All of this represents non-business owners being forced to take a hit so that business owners can hire people to work in their meat processing plants for $5/hr with no benefits and few safety precautions. That is crony capitalism – just as much as issuing an executive order that all teenage girls are required to receive a vaccine that just happens to have been manufactured by a company that just happens to have contributed thousands to your re-election campaign. Why is it that conservatives can see the cronyism inherent in the Solyndra or LightSquared scandals, yet can't see it in their own politicians with respect to illegal immigration? What could be more cronyist than making the law preferentially benefit businesses that contribute to you or toward which you are otherwise positively dispositioned, while harming the body of citizens as a whole?

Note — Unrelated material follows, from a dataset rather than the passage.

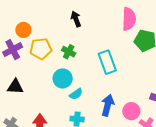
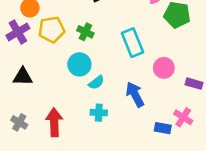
blue arrow: (108, 105) -> (135, 94), turned -40
pink circle: (131, 111) -> (164, 68), moved

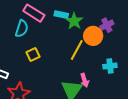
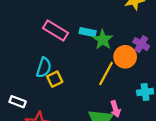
purple cross: (107, 25) -> (141, 44), turned -32
cyan semicircle: (22, 29) -> (44, 68), moved

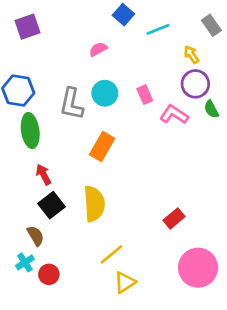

After all, isn't that what "crony capitalism" is – making government policy for the benefit of your buddies and supporters in business, while their competitors and other economic actors are detrimentally affected by the artificially-unleveled playing field that official government partiality has created?
It's time for conservatives to get serious about really and truly supporting conservative principles – and if you apologize for illegal immigration, then you are not doing so, at least on this issue, as well as allied issues like "the rule of law." Don't let the globalists – whether on the Left or on the pseudo-Right – scare you with their bogus name-calling. We need to get serious about standing up for true capitalism – the kind that doesn't use the power and policy-making apparatus of government to undermine one group of Americans while allowing another group of Americans to flout the law and destroy our way of life.